### TAREFAS A CUMPRIR
**a.** Responda com base na entrevista sobre Sorry to Bother You:
(i) Onde fica o prédio da San Francisco Film Society?
(ii) Que papéis foram oferecidos a Riley em Los Angeles?
(iii) Qual é o nome do protagonista do roteiro?
**b.** Na listagem, renomeie "common name" para "nome popular" da linha que contém "family: Amaryllidaceae" até o fim da listagem, incluindo essa linha. Reproduza apenas esse trecho da listagem e não altere mais nada.

Sorry to Bother You é engraçado, político e bizarro, exatamente o que você espera de uma produção do Boots Riley. Depois de ler o texto, me encontrei com Riley na San Francisco Film Society, que fica num prédio semipronto no coração de Chinatown. Conversamos sobre a época em que ele trabalhava com telemarketing, Oakland e se o filme dele vai ou não começar a revolução.

VICE: O que te fez querer escrever o roteiro de Sorry to Bother You? Você sempre sonhou em escrever um filme?
Boots Riley: Como venho da música independente – começamos a vender nosso som em um porta-malas de carro –, isso não era um sonho: era uma escolha. Quero fazer isso ou quero fazer aquilo? Sempre vi essas coisas não como um objetivo inalcançável. É só uma questão de como você quer gastar seu tempo.

Enquanto eu estava no Street Sweeper Social Club, Marc Geiger, da William Morris Agency, era nosso agente. Ele disse: “Ei, talvez a gente tenha alguns papéis pra você”. Eu estava em Los Angeles e me encontrei com ele, mas todos os papéis eram de policial ou traficante. Por que gastar horas e horas da sua vida realizando a visão do mundo fodida de outra pessoa? Prefiro gastar horas e horas da minha vida criando minha própria visão fodida do mundo.

O que você espera que a publicação do roteiro na McSweeney’s faça pela perspectiva do filme?
Hoje em dia, não há regras de como uma obra de arte deve ser lançada. Publicar na McSweeney’s é só um jeito. É o script impresso numa forma tangível que você pode pegar. Isso vai fazer as notícias circularem. Mas vamos fazer esse filme. Patton Oswalt, David Cross e Wyatt Cenac já entraram nessa. Tenho gente muito boa no time.

Você me contou antes que a inspiração para o filme veio de sua própria experiência como operador de telemarketing. No decorrer da história, o protagonista, Cassius Green, fica trocando entre sua voz natural e a voz branca que ele usa para vender produtos pelo telefone. Você sentia esse tipo de pressão para “agir como branco” quando trabalhava com telemarketing?
Tive vários trampos de telemarketing, e, se você conseguia soar como branco, você vendia mais. O que eu fazia na maior parte do tempo era angariar fundos por telefone; então, não era tão ruim assim. Mas, para conseguir levantar dinheiro para a LA Mission, nós ligávamos para Orange County e tínhamos de falar coisas como: “Olha, estamos muito preocupados com os sem-teto na sua vizinhança – ouvi histórias de invasões –, e o que estamos tentando fazer é tirá-los do seu bairro e trazê-los para o centro de LA”. Eu dizia: “Vamos resolver o problema dos sem-teto ensinando essas pessoas a como se comportar melhor em entrevistas”, como se o problema dos pobres fosse não saber falar numa entrevista ou que cor de gravata usar. Como se tudo pudesse ser resolvido com um editorial do YouTube!

Você tinha de ligar uma mentalidade diferente e usar toda sua energia criativa para mentir para as pessoas e pintar um quadro diferente. Você saía de lá esgotado, todo dia.

Existe realmente gente como Hal Jameson, o operador de telemarketing idealizado de sucesso do script? Havia essa ideia de que, se fizesse tudo certo, você podia ser esse cara?

### LISTAGEM DE ENTRADA
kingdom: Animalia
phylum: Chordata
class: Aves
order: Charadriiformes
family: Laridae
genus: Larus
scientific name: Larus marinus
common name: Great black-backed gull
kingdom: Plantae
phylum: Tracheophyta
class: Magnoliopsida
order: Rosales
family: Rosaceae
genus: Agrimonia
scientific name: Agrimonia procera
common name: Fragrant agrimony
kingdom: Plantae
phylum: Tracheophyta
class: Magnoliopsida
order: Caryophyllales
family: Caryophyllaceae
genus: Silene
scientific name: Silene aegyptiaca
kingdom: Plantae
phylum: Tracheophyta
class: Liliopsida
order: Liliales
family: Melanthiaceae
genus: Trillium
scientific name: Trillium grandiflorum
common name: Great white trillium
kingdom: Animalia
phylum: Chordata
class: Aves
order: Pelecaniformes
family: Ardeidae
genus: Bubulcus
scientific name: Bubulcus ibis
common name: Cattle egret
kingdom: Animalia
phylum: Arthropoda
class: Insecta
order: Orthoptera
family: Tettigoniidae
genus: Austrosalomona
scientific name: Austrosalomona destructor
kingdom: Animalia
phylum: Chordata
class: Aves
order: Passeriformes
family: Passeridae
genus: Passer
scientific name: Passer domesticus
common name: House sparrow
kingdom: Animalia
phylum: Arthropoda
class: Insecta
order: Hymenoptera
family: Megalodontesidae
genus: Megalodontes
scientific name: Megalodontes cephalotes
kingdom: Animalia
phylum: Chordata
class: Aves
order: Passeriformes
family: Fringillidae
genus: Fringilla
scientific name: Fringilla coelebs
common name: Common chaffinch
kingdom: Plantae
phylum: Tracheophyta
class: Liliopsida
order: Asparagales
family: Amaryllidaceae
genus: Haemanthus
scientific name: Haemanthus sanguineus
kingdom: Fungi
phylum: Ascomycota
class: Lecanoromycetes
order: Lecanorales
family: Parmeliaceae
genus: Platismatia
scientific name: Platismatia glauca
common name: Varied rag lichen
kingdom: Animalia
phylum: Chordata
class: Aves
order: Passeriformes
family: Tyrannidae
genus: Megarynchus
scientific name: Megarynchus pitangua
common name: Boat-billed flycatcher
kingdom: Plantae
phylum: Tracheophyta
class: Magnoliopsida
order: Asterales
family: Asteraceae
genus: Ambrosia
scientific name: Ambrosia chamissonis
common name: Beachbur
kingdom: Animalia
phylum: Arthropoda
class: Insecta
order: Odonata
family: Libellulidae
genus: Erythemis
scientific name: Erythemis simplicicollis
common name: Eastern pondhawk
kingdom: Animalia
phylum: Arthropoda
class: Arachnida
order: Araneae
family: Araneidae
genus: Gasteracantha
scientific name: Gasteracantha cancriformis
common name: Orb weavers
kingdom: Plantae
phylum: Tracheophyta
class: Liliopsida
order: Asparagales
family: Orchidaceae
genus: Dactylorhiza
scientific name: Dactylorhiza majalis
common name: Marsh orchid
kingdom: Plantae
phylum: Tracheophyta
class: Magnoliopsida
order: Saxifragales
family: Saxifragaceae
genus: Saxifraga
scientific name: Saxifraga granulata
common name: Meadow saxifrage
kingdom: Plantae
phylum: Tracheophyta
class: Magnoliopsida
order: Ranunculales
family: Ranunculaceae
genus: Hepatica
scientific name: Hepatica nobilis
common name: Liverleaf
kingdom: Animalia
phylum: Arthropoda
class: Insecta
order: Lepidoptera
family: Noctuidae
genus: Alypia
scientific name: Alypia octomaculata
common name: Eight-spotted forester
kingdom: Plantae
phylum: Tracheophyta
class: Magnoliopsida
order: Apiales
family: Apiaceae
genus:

### RESULTADOS ESPERADOS
**a.**
(i) Num prédio semipronto no coração de Chinatown.
(ii) Todos os papéis eram de policial ou traficante.
(iii) Cassius Green.

**b.**
family: Amaryllidaceae
genus: Haemanthus
scientific name: Haemanthus sanguineus
kingdom: Fungi
phylum: Ascomycota
class: Lecanoromycetes
order: Lecanorales
family: Parmeliaceae
genus: Platismatia
scientific name: Platismatia glauca
nome popular: Varied rag lichen
kingdom: Animalia
phylum: Chordata
class: Aves
order: Passeriformes
family: Tyrannidae
genus: Megarynchus
scientific name: Megarynchus pitangua
nome popular: Boat-billed flycatcher
kingdom: Plantae
phylum: Tracheophyta
class: Magnoliopsida
order: Asterales
family: Asteraceae
genus: Ambrosia
scientific name: Ambrosia chamissonis
nome popular: Beachbur
kingdom: Animalia
phylum: Arthropoda
class: Insecta
order: Odonata
family: Libellulidae
genus: Erythemis
scientific name: Erythemis simplicicollis
nome popular: Eastern pondhawk
kingdom: Animalia
phylum: Arthropoda
class: Arachnida
order: Araneae
family: Araneidae
genus: Gasteracantha
scientific name: Gasteracantha cancriformis
nome popular: Orb weavers
kingdom: Plantae
phylum: Tracheophyta
class: Liliopsida
order: Asparagales
family: Orchidaceae
genus: Dactylorhiza
scientific name: Dactylorhiza majalis
nome popular: Marsh orchid
kingdom: Plantae
phylum: Tracheophyta
class: Magnoliopsida
order: Saxifragales
family: Saxifragaceae
genus: Saxifraga
scientific name: Saxifraga granulata
nome popular: Meadow saxifrage
kingdom: Plantae
phylum: Tracheophyta
class: Magnoliopsida
order: Ranunculales
family: Ranunculaceae
genus: Hepatica
scientific name: Hepatica nobilis
nome popular: Liverleaf
kingdom: Animalia
phylum: Arthropoda
class: Insecta
order: Lepidoptera
family: Noctuidae
genus: Alypia
scientific name: Alypia octomaculata
nome popular: Eight-spotted forester
kingdom: Plantae
phylum: Tracheophyta
class: Magnoliopsida
order: Apiales
family: Apiaceae
genus:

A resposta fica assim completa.